Invero, se la Corte non ricuserà questo proprio precedente siccome asistematico rispetto alla propria stessa giurisprudenza, secondo la tecnica dell’overruling nota anche agli ordinamenti di common law, tanto che una legge sul suicidio assistito venga approvata dal Parlamento, tanto che essa non venga approvata, in ogni caso non è ardito preconizzare alla luce della sent. n. 132/2025 – e della tendenza creativa di ampi settori della giurisprudenza di merito – l’introduzione per via pretoria dell’eutanasia attiva, sol che si tratti di evitare possibili rischi di complicanza nella procedura suicidaria, per configurare i quali appare sufficiente per la Corte essere affetti da disfagia.
In questo contesto di “ingerenza” della Corte nelle prerogative del Parlamento, non apparirebbe ingiustificato riappropriarsi pienamente della potestà normativa (che contiene in sé anche la potestà di non normare), decidendo di mantenere il rilievo penale delle condotte di aiuto al suicidio al più prevedendo attenuanti di pena per i casi considerati dalla Corte, oltre in ogni caso a rendere effettivo il ricorso alle cure palliative.
Come rilevato dal Centro Studi Livatino, nella nota del 25 ottobre 2024, infatti, “il giudicato costituzionale riguarda la ‘situazione normativa’ (Ruggeri Spadaro, Lineamenti di giustizia costituzionale, VII ed., 107), cioè quel congiunto di norme e fatti che si pone alla base della questione di legittimità costituzionale.
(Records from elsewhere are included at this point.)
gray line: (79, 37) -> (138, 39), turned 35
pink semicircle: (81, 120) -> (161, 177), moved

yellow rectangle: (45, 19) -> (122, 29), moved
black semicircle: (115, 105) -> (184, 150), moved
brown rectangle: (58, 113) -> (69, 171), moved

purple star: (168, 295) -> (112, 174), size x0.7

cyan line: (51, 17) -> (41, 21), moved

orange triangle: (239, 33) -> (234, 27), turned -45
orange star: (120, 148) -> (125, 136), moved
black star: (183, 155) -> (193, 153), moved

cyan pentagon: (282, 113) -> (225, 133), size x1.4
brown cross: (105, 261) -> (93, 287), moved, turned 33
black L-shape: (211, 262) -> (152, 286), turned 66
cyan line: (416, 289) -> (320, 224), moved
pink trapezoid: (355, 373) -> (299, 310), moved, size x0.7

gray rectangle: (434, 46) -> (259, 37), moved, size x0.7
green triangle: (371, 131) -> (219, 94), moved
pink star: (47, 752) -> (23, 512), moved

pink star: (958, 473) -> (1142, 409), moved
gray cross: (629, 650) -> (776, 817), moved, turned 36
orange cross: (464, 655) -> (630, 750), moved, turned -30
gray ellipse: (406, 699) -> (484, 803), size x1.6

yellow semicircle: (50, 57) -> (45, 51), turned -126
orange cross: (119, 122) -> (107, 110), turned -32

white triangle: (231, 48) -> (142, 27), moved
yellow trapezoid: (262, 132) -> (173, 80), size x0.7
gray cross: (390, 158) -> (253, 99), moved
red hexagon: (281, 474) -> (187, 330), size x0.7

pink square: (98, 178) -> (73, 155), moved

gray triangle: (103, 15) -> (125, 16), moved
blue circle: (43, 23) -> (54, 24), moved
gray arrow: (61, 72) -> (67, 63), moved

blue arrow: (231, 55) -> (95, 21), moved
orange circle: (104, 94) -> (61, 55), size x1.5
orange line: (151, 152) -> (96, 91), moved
Una normativa in materia di fine vita non potrà, dunque, riproporre la ‘situazione normativa’ dichiarata illegittima nella suddetta sentenza. Ove, però, intervenendo … sulla L. n. 219, si riassegnasse maggiore rilievo al principio di beneficialità della cura, si infrangerebbe uno dei pilastri della motivazione della sentenza n. 242 nella parte in cui equipara rifiuto della cura e richiesta di morte assistita. Sarebbe così mutata la situazione normativa, da cui il venir meno del giudicato costituzionale”.
D’altronde, se la Corte smentisce sé stessa, è più che lecito chiedersi se il Parlamento debba sentirsi in qualche modo vincolato a scrivere una legge “sotto dettatura”, soprattutto quando l’autore del “dettato” non sembra neppure avere le idee chiare.